Set $$$\mathbf{\vec{u_1}}=\mathbf{\vec{v_1}}=\langle1,0\rangle$$$.

Calculate $$$\mathbf{\vec{u_2}}=\mathbf{\vec{v_2}}-\operatorname{proj}_{\mathbf{\vec{u_1}}}\left(\mathbf{\vec{v_2}}\right)=\langle1,1\rangle-\frac{\langle1,1\rangle\cdot\langle1,0\rangle}{\langle1,0\rangle\cdot\langle1,0\rangle}\langle1,0\rangle=\langle1,1\rangle-\frac{1\cdot1+1\cdot0}{1\cdot1+0\cdot0}\langle1,0\rangle=\langle1,1\rangle-\langle1,0\rangle=\langle0,1\rangle$$$.

So the orthogonal basis for the vectors $$$\mathbf{\vec{v_1}}$$$ and $$$\mathbf{\vec{v_2}}$$$ is $$$\left\{\left[\begin{array}{c}1\\0\end{array}\right],\left[\begin{array}{c}0\\1\end{array}\right]\right\}$$$, which is also orthonormal as both vectors are of unit length.

## What Does Orthogonal Mean?

In the context of vector algebra and geometry, two vectors are said to be orthogonal if they are perpendicular to each other. This condition is met when the dot product (or scalar product) of the two vectors is zero.

Mathematically, let's consider two vectors $$$\mathbf{\vec{u}}$$$ and $$$\mathbf{\vec{v}}$$$. If $$$\mathbf{\vec{u}}\cdot\mathbf{\vec{v}}=0$$$, where $$$\cdot$$$ represents the dot product, then $$$\mathbf{\vec{u}}$$$ and $$$\mathbf{\vec{v}}$$$ are orthogonal.

In linear algebra, when we talk about an "orthogonal set of vectors" or an "orthogonal basis," it means that all the vectors in the set are pairwise orthogonal, i.e., any pair of vectors in the set is orthogonal. This property is fundamental in many mathematical operations and transformations, including the Gram-Schmidt process.

## Why Choose Our Gram-Schmidt Calculator?
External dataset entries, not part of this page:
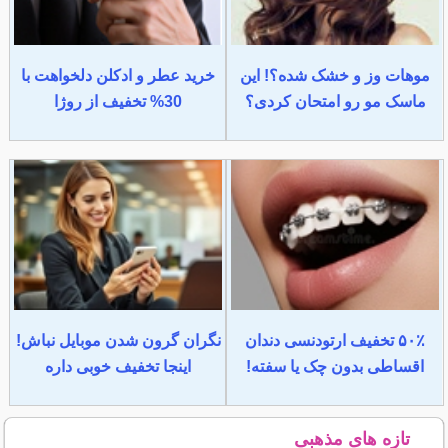
موهات وز و خشک شده؟! این
خرید عطر و ادکلن دلخواهت با
ماسک مو رو امتحان کردی؟
30% تخفیف از روژا
۵۰٪ تخفیف ارتودنسی دندان
نگران گرون شدن موبایل نباش!
اقساطی بدون چک یا سفته!
اینجا تخفیف خوبی داره
تازه های مذهبی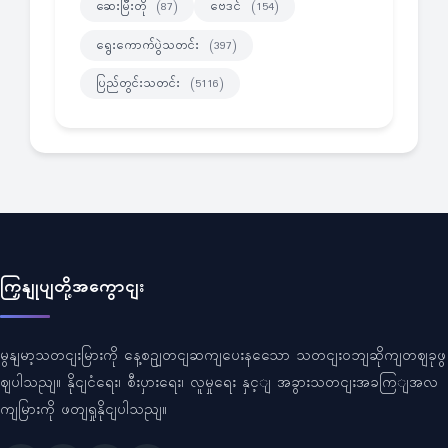
ဆေးမြီးတို
ဗေဒင်
(87)
(154)
ရွေးကောက်ပွဲသတင်း
(397)
ပြည်တွင်းသတင်း
(5116)
ကြှနျုပျတို့အကွောငျး
မွနျမာ့သတငျးမြားကို နေ့စဥျတငျဆကျပေးနသေော သတငျးဝဘျဆိုကျတဈခုဖွ
ဈပါသညျ။ နိုငျငံရေး၊ စီးပှားရေး၊ လူမှုရေး နှင့ျ အခွားသတငျးအခကြျအလ
ကျမြားကို ဖတျရှုနိုငျပါသညျ။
### Efficiency and Accuracy

The calculator executes the Gram-Schmidt process swiftly, providing accurate results every time. This reduces the risk of computational errors that can occur with manual calculations.

### Ease of Use

The user interface is intuitive and straightforward. Simply input your vectors and let the calculator do the heavy lifting.

### Step-by-Step Solutions

The calculator not only generates the orthogonal and orthonormal basis but also provides step-by-step solutions. This allows you to follow and understand the process in detail.

### Versatility

It can handle many vectors. Whether you have two vectors in a two-dimensional space or three five-dimensional vectors, our calculator is equipped to handle them.

### FAQ

#### Can I apply Gram-Schmidt to linearly dependent vectors?

Technically, you can apply the Gram-Schmidt process to linearly dependent vectors. However, the process will stop yielding useful results as soon as it encounters a zero vector after orthogonalizing with respect to a preceding dependent vector. In other words, the Gram-Schmidt process can help you discover linear dependency in a set of vectors, but it won't be able to produce a full basis if the original vectors are not linearly independent.

#### Can the Gram-Schmidt Calculator handle vectors of any dimension?

Our calculator can handle many vectors. Whether you're working with vectors in two dimensions or vectors in higher-dimensional spaces, our calculator is capable of computing an orthogonal and orthonormal basis.

#### What is Gram-Schmidt orthogonalization?

Gram-Schmidt orthogonalization is a method in linear algebra used to convert a set of vectors into an orthogonal and orthonormal basis. It works by iteratively making each vector perpendicular to the preceding ones. Each orthogonalized vector is also normalized to obtain the orthonormal basis.